> [Exercise instructions]:
Turn every line of the rows below into a JSON list of strings, one string per line, and leave out any blank lines.

> [Dataset content]:
— Start —
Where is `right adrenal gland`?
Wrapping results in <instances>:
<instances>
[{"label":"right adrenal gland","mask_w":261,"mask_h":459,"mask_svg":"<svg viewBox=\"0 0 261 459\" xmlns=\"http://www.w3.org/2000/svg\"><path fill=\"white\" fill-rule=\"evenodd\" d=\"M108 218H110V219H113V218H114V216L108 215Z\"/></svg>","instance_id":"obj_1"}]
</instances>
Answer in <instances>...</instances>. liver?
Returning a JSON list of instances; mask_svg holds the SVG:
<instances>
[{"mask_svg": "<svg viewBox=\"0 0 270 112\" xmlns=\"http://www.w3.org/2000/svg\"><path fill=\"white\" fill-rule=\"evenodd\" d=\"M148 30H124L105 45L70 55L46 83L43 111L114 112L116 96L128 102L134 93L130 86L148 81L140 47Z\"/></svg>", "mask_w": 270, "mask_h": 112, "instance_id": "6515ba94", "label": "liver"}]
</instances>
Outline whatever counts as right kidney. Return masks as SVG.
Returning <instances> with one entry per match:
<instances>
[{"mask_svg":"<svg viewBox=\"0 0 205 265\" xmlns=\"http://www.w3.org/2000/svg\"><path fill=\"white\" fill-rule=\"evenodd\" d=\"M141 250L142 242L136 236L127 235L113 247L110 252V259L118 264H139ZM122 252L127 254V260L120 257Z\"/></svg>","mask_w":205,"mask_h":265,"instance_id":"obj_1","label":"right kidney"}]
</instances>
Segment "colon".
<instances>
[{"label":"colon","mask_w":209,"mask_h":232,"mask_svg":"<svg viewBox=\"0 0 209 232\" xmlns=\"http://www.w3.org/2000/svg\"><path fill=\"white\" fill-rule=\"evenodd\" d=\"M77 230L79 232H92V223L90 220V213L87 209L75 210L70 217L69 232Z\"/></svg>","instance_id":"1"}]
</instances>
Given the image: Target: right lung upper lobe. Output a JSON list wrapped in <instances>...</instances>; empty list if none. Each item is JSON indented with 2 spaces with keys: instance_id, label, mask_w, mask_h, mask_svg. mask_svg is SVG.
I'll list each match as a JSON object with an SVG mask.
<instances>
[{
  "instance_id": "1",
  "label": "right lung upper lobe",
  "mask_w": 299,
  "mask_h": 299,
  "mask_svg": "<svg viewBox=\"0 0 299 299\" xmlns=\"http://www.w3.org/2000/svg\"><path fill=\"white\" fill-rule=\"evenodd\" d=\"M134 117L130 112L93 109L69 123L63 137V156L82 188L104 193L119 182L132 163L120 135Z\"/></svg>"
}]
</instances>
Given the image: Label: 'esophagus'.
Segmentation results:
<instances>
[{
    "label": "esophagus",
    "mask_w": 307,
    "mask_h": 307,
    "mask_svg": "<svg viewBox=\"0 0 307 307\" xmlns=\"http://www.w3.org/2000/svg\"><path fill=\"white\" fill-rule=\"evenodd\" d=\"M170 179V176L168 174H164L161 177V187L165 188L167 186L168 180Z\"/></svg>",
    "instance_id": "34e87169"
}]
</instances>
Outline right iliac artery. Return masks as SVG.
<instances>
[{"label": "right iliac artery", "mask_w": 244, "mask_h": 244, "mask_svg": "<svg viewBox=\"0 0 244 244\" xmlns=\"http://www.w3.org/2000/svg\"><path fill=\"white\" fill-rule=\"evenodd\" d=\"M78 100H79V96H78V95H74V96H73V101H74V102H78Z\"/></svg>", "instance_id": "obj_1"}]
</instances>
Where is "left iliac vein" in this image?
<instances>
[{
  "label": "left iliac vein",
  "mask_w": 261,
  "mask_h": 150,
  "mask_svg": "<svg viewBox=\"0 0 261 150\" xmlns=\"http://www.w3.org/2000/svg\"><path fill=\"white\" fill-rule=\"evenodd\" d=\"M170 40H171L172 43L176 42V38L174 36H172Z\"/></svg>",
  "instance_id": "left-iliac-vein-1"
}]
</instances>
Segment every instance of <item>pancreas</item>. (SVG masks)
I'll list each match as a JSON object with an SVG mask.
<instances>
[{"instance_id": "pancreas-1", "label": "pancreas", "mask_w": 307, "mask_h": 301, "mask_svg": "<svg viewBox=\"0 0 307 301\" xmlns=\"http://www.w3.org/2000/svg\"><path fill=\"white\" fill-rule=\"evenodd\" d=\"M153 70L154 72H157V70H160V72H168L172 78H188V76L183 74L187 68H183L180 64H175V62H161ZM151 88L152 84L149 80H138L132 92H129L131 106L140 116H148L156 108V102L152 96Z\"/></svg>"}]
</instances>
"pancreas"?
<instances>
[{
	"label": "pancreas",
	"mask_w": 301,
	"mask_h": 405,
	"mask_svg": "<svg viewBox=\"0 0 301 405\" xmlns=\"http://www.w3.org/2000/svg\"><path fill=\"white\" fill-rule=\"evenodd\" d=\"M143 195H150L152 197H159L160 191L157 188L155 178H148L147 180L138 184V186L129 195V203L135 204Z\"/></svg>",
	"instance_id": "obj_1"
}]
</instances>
— End —
> [Written answer]:
[
  "Where is `right adrenal gland`?",
  "Wrapping results in <instances>:",
  "<instances>",
  "[{\"label\":\"right adrenal gland\",\"mask_w\":261,\"mask_h\":459,\"mask_svg\":\"<svg viewBox=\\\"0 0 261 459\\\" xmlns=\\\"http://www.w3.org/2000/svg\\\"><path fill=\\\"white\\\" fill-rule=\\\"evenodd\\\" d=\\\"M108 218H110V219H113V218H114V216L108 215Z\\\"/></svg>\",\"instance_id\":\"obj_1\"}]",
  "</instances>",
  "Answer in <instances>...</instances>. liver?",
  "Returning a JSON list of instances; mask_svg holds the SVG:",
  "<instances>",
  "[{\"mask_svg\": \"<svg viewBox=\\\"0 0 270 112\\\" xmlns=\\\"http://www.w3.org/2000/svg\\\"><path fill=\\\"white\\\" fill-rule=\\\"evenodd\\\" d=\\\"M148 30H124L105 45L70 55L46 83L43 111L114 112L116 96L128 102L134 93L130 86L148 81L140 47Z\\\"/></svg>\", \"mask_w\": 270, \"mask_h\": 112, \"instance_id\": \"6515ba94\", \"label\": \"liver\"}]",
  "</instances>",
  "Outline whatever counts as right kidney. Return masks as SVG.",
  "Returning <instances> with one entry per match:",
  "<instances>",
  "[{\"mask_svg\":\"<svg viewBox=\\\"0 0 205 265\\\" xmlns=\\\"http://www.w3.org/2000/svg\\\"><path fill=\\\"white\\\" fill-rule=\\\"evenodd\\\" d=\\\"M141 250L142 242L136 236L127 235L113 247L110 252V259L118 264H139ZM122 252L127 254V260L120 257Z\\\"/></svg>\",\"mask_w\":205,\"mask_h\":265,\"instance_id\":\"obj_1\",\"label\":\"right kidney\"}]",
  "</instances>",
  "Segment \"colon\".",
  "<instances>",
  "[{\"label\":\"colon\",\"mask_w\":209,\"mask_h\":232,\"mask_svg\":\"<svg viewBox=\\\"0 0 209 232\\\" xmlns=\\\"http://www.w3.org/2000/svg\\\"><path fill=\\\"white\\\" fill-rule=\\\"evenodd\\\" d=\\\"M77 230L79 232H92V223L90 220V213L87 209L75 210L70 217L69 232Z\\\"/></svg>\",\"instance_id\":\"1\"}]",
  "</instances>",
  "Given the image: Target: right lung upper lobe. Output a JSON list wrapped in <instances>...</instances>; empty list if none. Each item is JSON indented with 2 spaces with keys: instance_id, label, mask_w, mask_h, mask_svg. mask_svg is SVG.",
  "I'll list each match as a JSON object with an SVG mask.",
  "<instances>",
  "[{",
  "  \"instance_id\": \"1\",",
  "  \"label\": \"right lung upper lobe\",",
  "  \"mask_w\": 299,",
  "  \"mask_h\": 299,",
  "  \"mask_svg\": \"<svg viewBox=\\\"0 0 299 299\\\" xmlns=\\\"http://www.w3.org/2000/svg\\\"><path fill=\\\"white\\\" fill-rule=\\\"evenodd\\\" d=\\\"M134 117L130 112L93 109L69 123L63 137V156L82 188L104 193L119 182L132 163L120 135Z\\\"/></svg>\"",
  "}]",
  "</instances>",
  "Given the image: Label: 'esophagus'.",
  "Segmentation results:",
  "<instances>",
  "[{",
  "    \"label\": \"esophagus\",",
  "    \"mask_w\": 307,",
  "    \"mask_h\": 307,",
  "    \"mask_svg\": \"<svg viewBox=\\\"0 0 307 307\\\" xmlns=\\\"http://www.w3.org/2000/svg\\\"><path fill=\\\"white\\\" fill-rule=\\\"evenodd\\\" d=\\\"M170 179V176L168 174H164L161 177V187L165 188L167 186L168 180Z\\\"/></svg>\",",
  "    \"instance_id\": \"34e87169\"",
  "}]",
  "</instances>",
  "Outline right iliac artery. Return masks as SVG.",
  "<instances>",
  "[{\"label\": \"right iliac artery\", \"mask_w\": 244, \"mask_h\": 244, \"mask_svg\": \"<svg viewBox=\\\"0 0 244 244\\\" xmlns=\\\"http://www.w3.org/2000/svg\\\"><path fill=\\\"white\\\" fill-rule=\\\"evenodd\\\" d=\\\"M78 100H79V96H78V95H74V96H73V101H74V102H78Z\\\"/></svg>\", \"instance_id\": \"obj_1\"}]",
  "</instances>",
  "Where is \"left iliac vein\" in this image?",
  "<instances>",
  "[{",
  "  \"label\": \"left iliac vein\",",
  "  \"mask_w\": 261,",
  "  \"mask_h\": 150,",
  "  \"mask_svg\": \"<svg viewBox=\\\"0 0 261 150\\\" xmlns=\\\"http://www.w3.org/2000/svg\\\"><path fill=\\\"white\\\" fill-rule=\\\"evenodd\\\" d=\\\"M170 40H171L172 43L176 42V38L174 36H172Z\\\"/></svg>\",",
  "  \"instance_id\": \"left-iliac-vein-1\"",
  "}]",
  "</instances>",
  "Segment every instance of <item>pancreas</item>. (SVG masks)",
  "I'll list each match as a JSON object with an SVG mask.",
  "<instances>",
  "[{\"instance_id\": \"pancreas-1\", \"label\": \"pancreas\", \"mask_w\": 307, \"mask_h\": 301, \"mask_svg\": \"<svg viewBox=\\\"0 0 307 301\\\" xmlns=\\\"http://www.w3.org/2000/svg\\\"><path fill=\\\"white\\\" fill-rule=\\\"evenodd\\\" d=\\\"M153 70L154 72H157V70H160V72H168L172 78H188V76L183 74L187 68H183L180 64H175V62H161ZM151 88L152 84L149 80H138L132 92H129L131 106L140 116H148L156 108V102L152 96Z\\\"/></svg>\"}]",
  "</instances>",
  "\"pancreas\"?",
  "<instances>",
  "[{",
  "\t\"label\": \"pancreas\",",
  "\t\"mask_w\": 301,",
  "\t\"mask_h\": 405,",
  "\t\"mask_svg\": \"<svg viewBox=\\\"0 0 301 405\\\" xmlns=\\\"http://www.w3.org/2000/svg\\\"><path fill=\\\"white\\\" fill-rule=\\\"evenodd\\\" d=\\\"M143 195H150L152 197H159L160 191L157 188L155 178H148L147 180L138 184V186L129 195V203L135 204Z\\\"/></svg>\",",
  "\t\"instance_id\": \"obj_1\"",
  "}]",
  "</instances>"
]